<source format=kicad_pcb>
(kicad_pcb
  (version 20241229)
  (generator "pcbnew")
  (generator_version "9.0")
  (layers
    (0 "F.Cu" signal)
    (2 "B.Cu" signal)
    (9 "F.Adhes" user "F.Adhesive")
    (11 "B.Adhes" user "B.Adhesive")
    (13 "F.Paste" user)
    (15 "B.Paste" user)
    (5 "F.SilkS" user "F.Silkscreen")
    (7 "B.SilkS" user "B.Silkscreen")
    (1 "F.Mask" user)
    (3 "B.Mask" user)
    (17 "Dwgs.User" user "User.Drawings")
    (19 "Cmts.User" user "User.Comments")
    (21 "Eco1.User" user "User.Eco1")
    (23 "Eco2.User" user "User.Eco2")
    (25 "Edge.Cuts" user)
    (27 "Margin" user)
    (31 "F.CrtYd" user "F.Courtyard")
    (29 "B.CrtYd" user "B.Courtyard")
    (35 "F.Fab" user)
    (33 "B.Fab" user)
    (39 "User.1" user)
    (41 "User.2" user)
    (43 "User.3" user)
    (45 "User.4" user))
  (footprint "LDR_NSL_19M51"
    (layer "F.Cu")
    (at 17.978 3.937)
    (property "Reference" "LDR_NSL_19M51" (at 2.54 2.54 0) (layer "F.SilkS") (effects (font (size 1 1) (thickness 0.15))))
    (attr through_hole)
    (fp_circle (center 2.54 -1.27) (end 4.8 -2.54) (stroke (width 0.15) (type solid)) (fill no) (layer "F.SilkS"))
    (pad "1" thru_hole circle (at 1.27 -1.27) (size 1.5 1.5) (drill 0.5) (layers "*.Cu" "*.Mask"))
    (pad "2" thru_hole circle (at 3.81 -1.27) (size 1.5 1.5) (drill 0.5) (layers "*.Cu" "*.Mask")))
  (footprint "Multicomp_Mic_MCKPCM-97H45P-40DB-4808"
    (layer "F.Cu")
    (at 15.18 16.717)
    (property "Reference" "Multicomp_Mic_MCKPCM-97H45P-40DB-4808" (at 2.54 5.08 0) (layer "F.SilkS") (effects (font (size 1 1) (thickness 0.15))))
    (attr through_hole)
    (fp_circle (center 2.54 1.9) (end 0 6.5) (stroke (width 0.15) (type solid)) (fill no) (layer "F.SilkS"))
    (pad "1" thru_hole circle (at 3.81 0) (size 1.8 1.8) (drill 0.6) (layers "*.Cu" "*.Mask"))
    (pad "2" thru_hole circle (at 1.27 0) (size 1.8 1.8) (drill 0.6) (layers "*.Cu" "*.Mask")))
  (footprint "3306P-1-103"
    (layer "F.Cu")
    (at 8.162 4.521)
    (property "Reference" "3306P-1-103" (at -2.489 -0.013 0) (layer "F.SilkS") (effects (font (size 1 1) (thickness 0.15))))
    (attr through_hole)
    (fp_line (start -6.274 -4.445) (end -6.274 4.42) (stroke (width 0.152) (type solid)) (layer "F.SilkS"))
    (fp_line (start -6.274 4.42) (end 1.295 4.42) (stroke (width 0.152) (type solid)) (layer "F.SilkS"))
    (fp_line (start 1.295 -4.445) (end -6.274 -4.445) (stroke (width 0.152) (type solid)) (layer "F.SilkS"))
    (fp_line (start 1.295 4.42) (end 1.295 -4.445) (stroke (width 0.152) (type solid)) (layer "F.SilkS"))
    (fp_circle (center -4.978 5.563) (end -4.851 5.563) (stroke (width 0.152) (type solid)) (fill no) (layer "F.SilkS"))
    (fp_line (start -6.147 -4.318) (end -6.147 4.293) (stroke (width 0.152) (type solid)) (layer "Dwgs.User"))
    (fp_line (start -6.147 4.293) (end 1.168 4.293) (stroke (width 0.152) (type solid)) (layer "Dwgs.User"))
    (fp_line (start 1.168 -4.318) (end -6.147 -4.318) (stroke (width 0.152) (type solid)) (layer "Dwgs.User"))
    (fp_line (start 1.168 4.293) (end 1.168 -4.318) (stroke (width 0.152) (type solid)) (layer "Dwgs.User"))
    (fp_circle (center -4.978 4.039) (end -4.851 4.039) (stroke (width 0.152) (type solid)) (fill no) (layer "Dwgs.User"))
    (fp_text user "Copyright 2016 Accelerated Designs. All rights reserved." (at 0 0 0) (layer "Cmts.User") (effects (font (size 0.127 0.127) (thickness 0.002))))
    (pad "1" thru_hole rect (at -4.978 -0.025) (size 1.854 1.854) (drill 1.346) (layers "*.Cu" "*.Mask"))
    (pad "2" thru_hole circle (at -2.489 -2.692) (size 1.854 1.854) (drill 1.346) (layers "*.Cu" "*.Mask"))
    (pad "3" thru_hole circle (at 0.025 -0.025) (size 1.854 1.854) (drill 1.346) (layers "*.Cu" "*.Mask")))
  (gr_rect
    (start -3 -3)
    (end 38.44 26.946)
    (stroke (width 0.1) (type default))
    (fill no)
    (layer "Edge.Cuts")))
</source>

● What you will do:
Read the listing line by line, and copy each line in which the word "CrtYd" is found.

● Solved exercise:
    (31 "F.CrtYd" user "F.Courtyard")
    (29 "B.CrtYd" user "B.Courtyard")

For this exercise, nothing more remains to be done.